Friday, December 15, 2006

Roy Moore on Keith Ellison

A number of people, most prominently Dennis Prager, have assailed Keith Ellison, Dem.-Minn., the first Muslim elected to the U.S. Congress. None of that has bothered me as much as the recent babble from Roy Moore, Alabama's "Ten Commandments judge." Where Prager simply disagreeed with Ellison's decision to be sworn in on a copy of the Qur'an, Moore goes a step further in a piece on WorldNetDaily: "Muslim Ellison should not sit in Congress."

Judge Moore's knowledge of history is as bad as his understanding of the First Amendment's separation of church and state. "In 1789," he writes, "George Washington, our first president under the Constitution, took his oath to 'preserve, protect and defend the Constitution of the United States. So help me God.'" A number of people who have actually studied this (such as J. L. Bell) say that there's no evidence that Washington added "So help me God" to the end of the Constitutionally-prescribed oath. Like the myth of young George chopping down the cherry tree, the story of Washington saying "So help me God" first appeared long after his death (in this case, in the 1850s). In fact, there's no evidence that any president said "So help me God" until Chester A. Arthur did so in 1881.

But it's Moore's next sentence that I find most infuriating: "Placing his hand on the Holy Scriptures, Washington recognized the God who had led our Pilgrim fathers on their journey across the Atlantic in 1620...." Our Pilgrim fathers? Who is he talking about? As far as I know, there are no Pilgrims among my ancestors. The one ancestor I know who goes back even nearly that far was Joseph Surratt, my eight-times great grandfather, who was born in France in 1659 and died in Maryland, founded by the Catholic Calvert family, in 1715. Judge Moore's ancestors, those Pilgrims, weren't very big on Catholics.

Joseph Surratt is just one of the 1,024 ancestors from my family tree at the ten-generations-back level. Except for that line, I know none of them beyond the great-grandparent stage. I wonder who those other 1,023 were. Maybe some were from Rhode Island, founded by Roger Williams.

Does Judge Moore remember Roger Williams? Williams was expelled from the colony of Massachusetts Bay in 1636 because he refused to toe the Puritan line.

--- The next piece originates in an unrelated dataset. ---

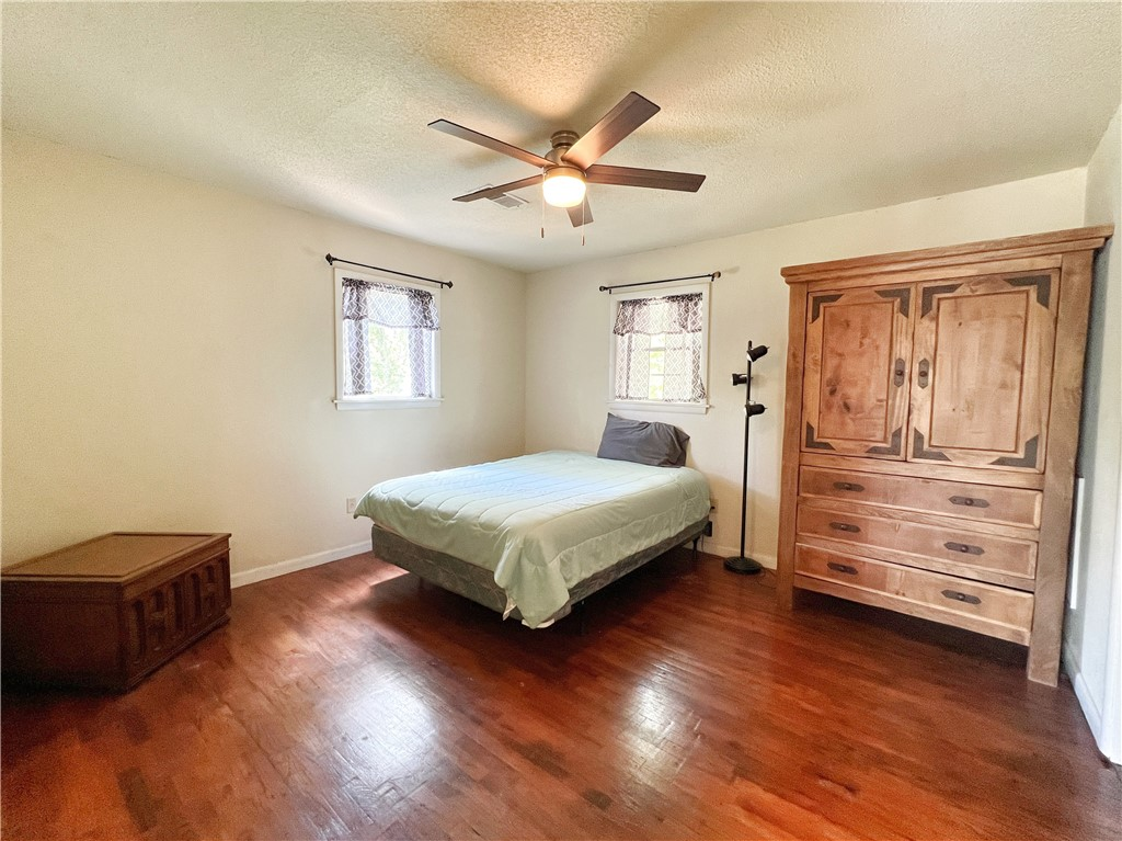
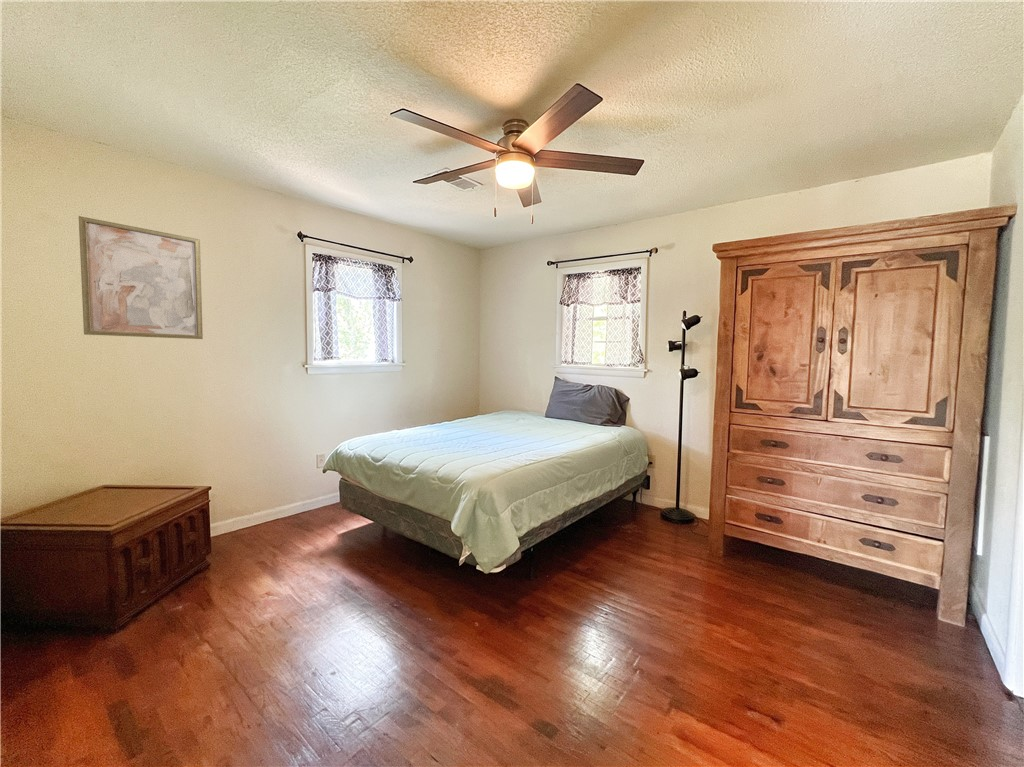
+ wall art [78,215,204,340]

His problem was not that he wasn’t religious enough (the historian Perry Miller called Williams “the most passionately religious of men”) or that his beliefs were unorthodox (he was as strict a Calvinist as any of the Puritan leaders); what got Williams into trouble was that he didn’t like others telling him what to believe, how to worship, and so on, and he told the colony’s leaders that his religion was his business, not theirs.

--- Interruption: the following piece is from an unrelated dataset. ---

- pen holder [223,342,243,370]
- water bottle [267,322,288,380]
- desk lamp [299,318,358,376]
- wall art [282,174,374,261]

He left Massachusetts and founded Rhode Island, based on the idea “that a most flourishing civil state may stand and best be maintained with a full liberty in religious concernments.” In other words, the new colony would exercise complete religious liberty; freedom of conscience would exist for everyone, including nonbelievers.

Since religion is a personal decision, Williams said, government should stay out. “All civil states,” he wrote, “are essentially civil, and therefore they are not judges, governors, or defenders of the spiritual or Christian state and worship.” Or, as Williams said in his most memorable statement on the topic, “Forced worship stinks in God’s nostrils.”

In 1639, Williams established the first Baptist church in America, based on the Baptist principle of “soul liberty,” the idea that God instilled within each person the freedom to make his own decisions in religious matters. No one has the right, Williams said, to impose his faith on another. (This is why Baptists reject infant baptism: everyone must make his own decision about God, so baptism has to wait until the child is old enough to make religious decisions for himself.)

Maybe some of my forefathers and -mothers were from Pennsylvania, established by William Penn, a Quaker, as a colony that would welcome religious dissenters, among others. Judge Moore's Pilgrim fathers, along with their Puritan neighbors in New England, didn't care much for Quakers. Who can blame them? After all, Quakers have held some awfully radical ideas, such as the notion that we all possess an "inner light," a bit of God within us, and therefore all of us--male and female, black and white, rich and poor--are equal. Being a Quaker became a capital offense in New England, and in 1660, Mary Dyer and two others were hanged because they refused to "repent" for that crime.

Maybe some of my 1,024 10th-generation ancestors were Pilgrims. Who knows? and Who cares? This isn't an anti-Pilgrim piece; rather, it's a reminder of the religious diversity that has existed here for a long time, and a reminder that Judge Moore's suggestion about Keith Ellison violates not only the Constitutional ban on religious tests for officeholders, but our history as well.